**WORK ORDER:** Reproduce the part of the data from the line containing "Could you add" through the line containing "0.025051, 0.999337, 0.687849]]", with "lens line" changed to "camera line" and nothing else altered.

**MATERIAL SUPPLIED:**
◆ ◆ ◆ ◆

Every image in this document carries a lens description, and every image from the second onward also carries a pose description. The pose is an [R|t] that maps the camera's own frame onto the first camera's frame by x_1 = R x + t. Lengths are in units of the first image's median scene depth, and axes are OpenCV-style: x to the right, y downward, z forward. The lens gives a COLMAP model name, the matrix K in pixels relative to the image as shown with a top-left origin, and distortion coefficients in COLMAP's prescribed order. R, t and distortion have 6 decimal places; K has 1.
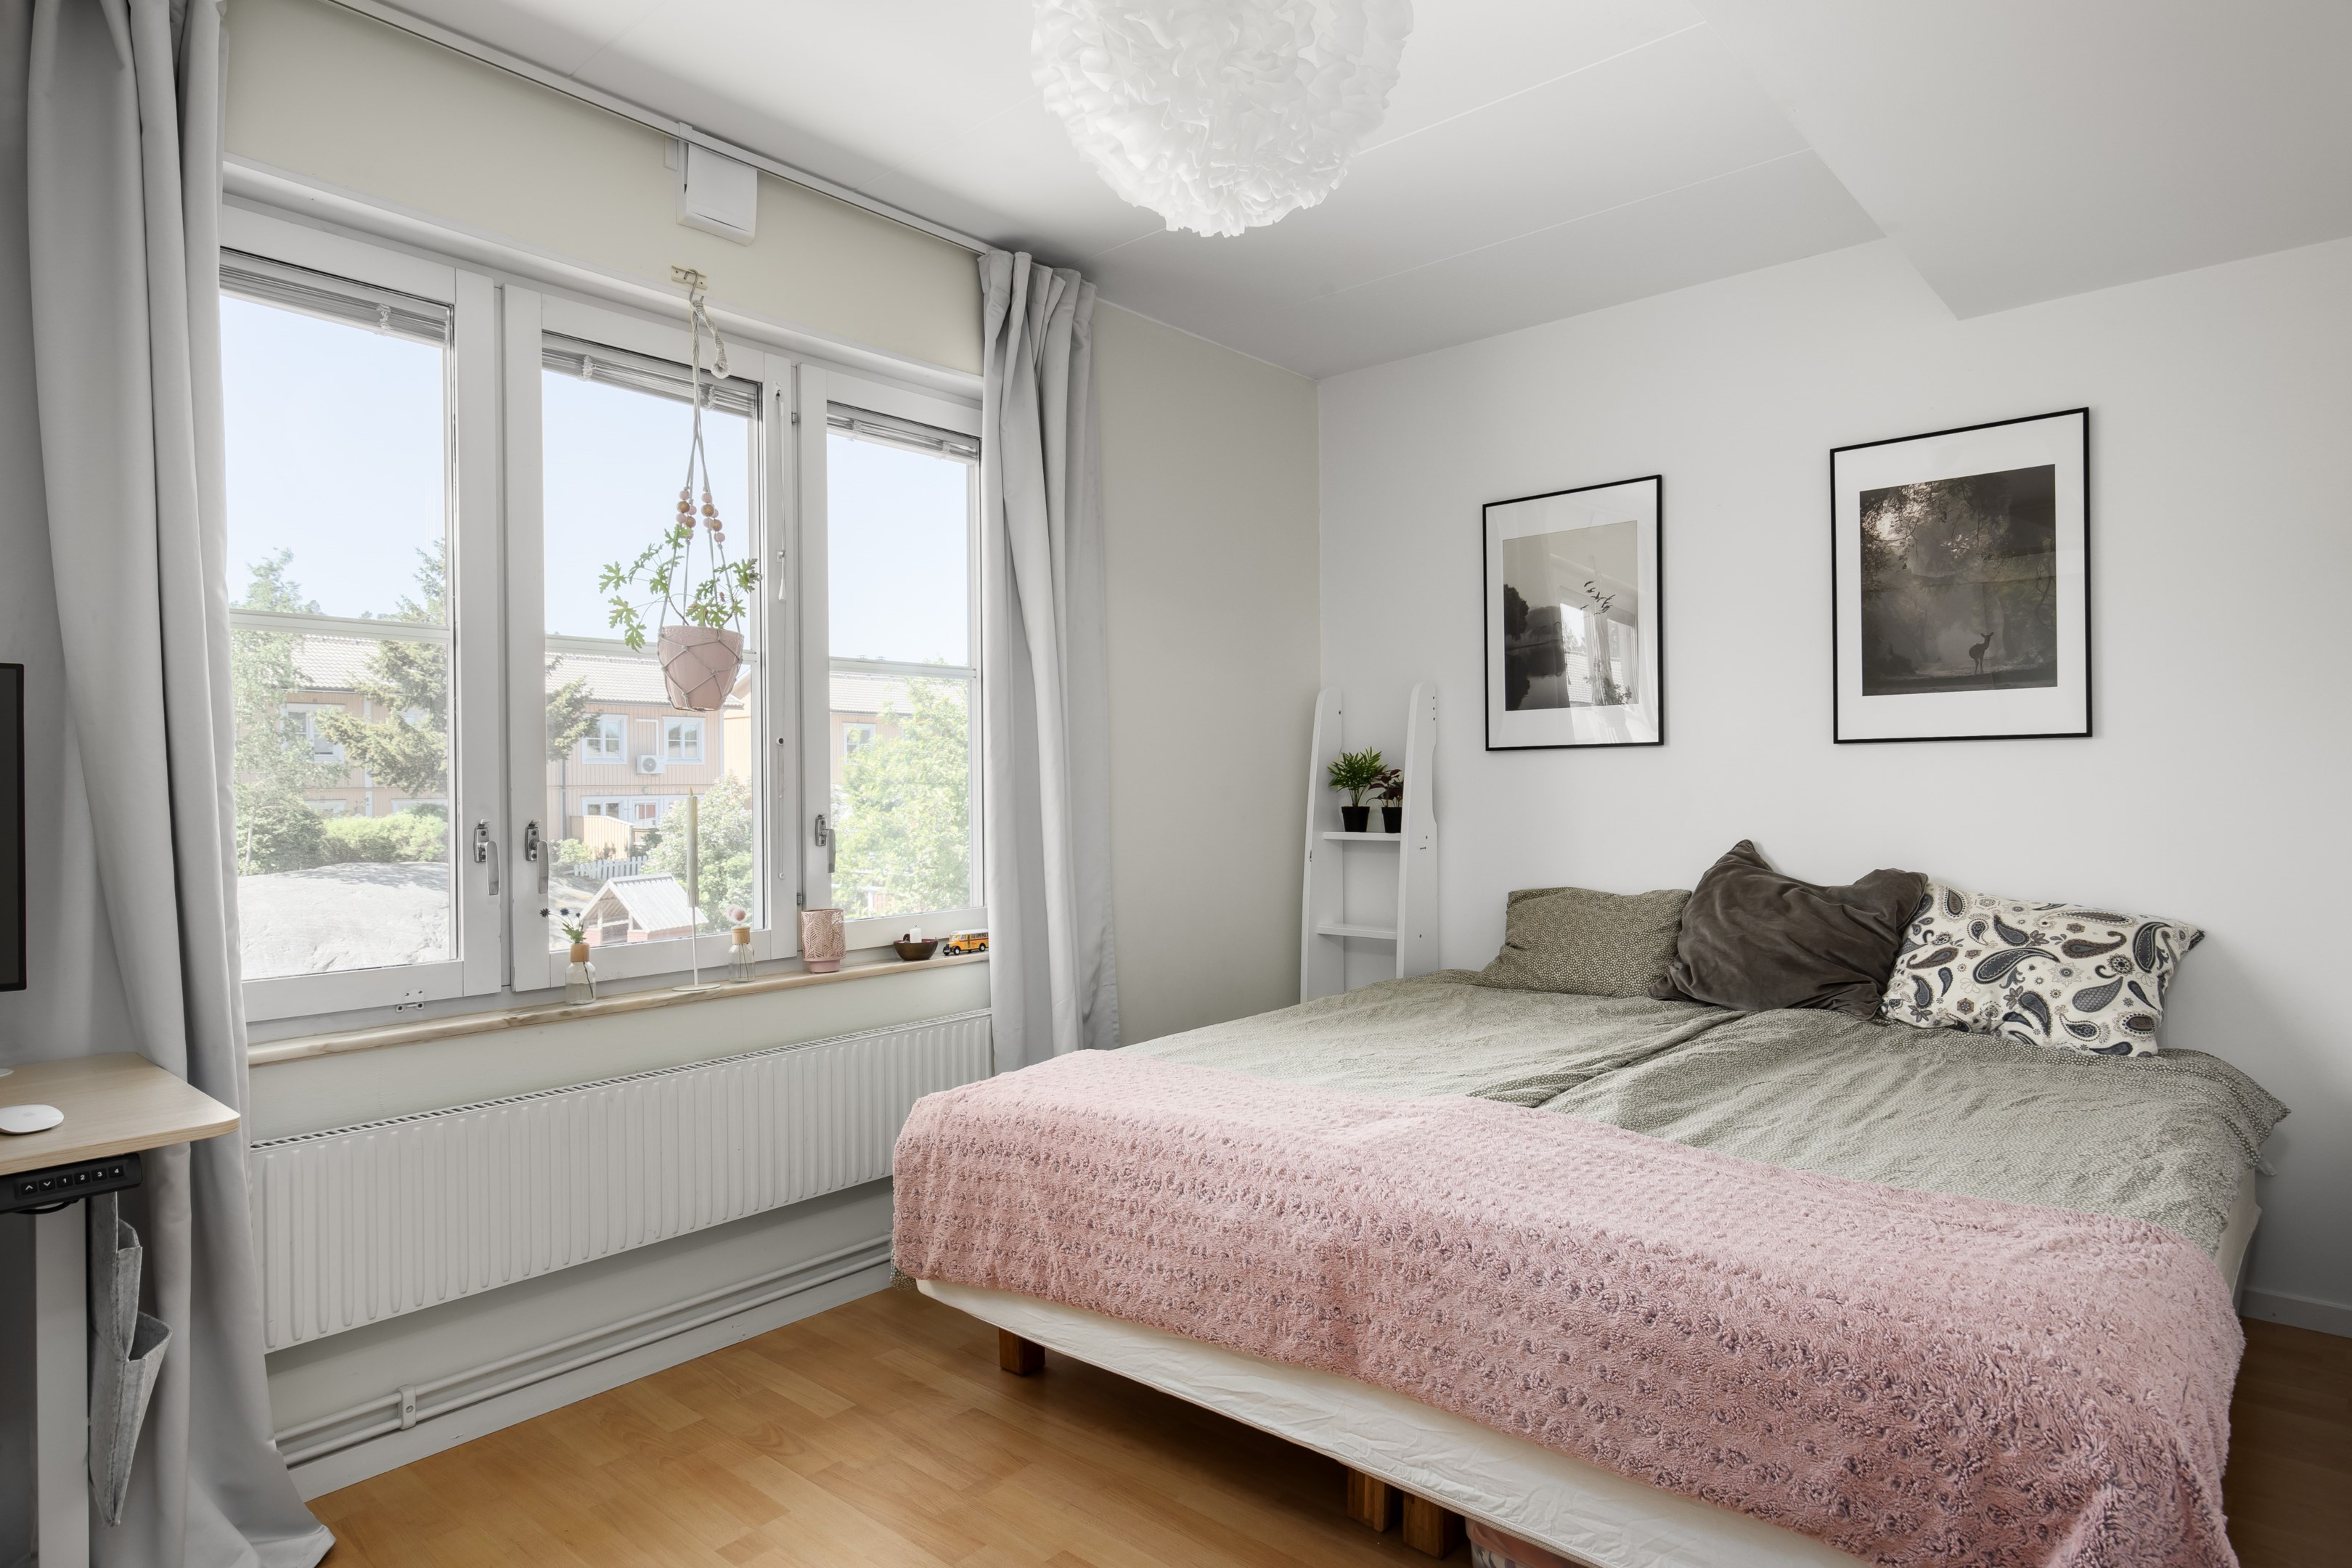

◆ ◆ ◆ ◆

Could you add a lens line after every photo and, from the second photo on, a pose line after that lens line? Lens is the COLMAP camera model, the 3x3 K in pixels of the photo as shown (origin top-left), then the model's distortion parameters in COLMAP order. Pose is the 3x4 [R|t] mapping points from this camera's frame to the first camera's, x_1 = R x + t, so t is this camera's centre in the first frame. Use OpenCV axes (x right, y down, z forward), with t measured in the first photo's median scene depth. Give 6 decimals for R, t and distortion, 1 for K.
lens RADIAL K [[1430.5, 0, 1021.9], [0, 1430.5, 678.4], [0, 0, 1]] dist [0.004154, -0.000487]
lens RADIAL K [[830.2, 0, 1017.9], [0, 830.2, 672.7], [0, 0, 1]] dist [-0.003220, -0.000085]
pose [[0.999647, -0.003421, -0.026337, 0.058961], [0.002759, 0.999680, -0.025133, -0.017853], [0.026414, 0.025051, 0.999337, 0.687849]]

◆ ◆ ◆ ◆

**RESULT OF THE TASK:**
Could you add a camera line after every photo and, from the second photo on, a pose line after that camera line? Lens is the COLMAP camera model, the 3x3 K in pixels of the photo as shown (origin top-left), then the model's distortion parameters in COLMAP order. Pose is the 3x4 [R|t] mapping points from this camera's frame to the first camera's, x_1 = R x + t, so t is this camera's centre in the first frame. Use OpenCV axes (x right, y down, z forward), with t measured in the first photo's median scene depth. Give 6 decimals for R, t and distortion, 1 for K.
lens RADIAL K [[1430.5, 0, 1021.9], [0, 1430.5, 678.4], [0, 0, 1]] dist [0.004154, -0.000487]
lens RADIAL K [[830.2, 0, 1017.9], [0, 830.2, 672.7], [0, 0, 1]] dist [-0.003220, -0.000085]
pose [[0.999647, -0.003421, -0.026337, 0.058961], [0.002759, 0.999680, -0.025133, -0.017853], [0.026414, 0.025051, 0.999337, 0.687849]]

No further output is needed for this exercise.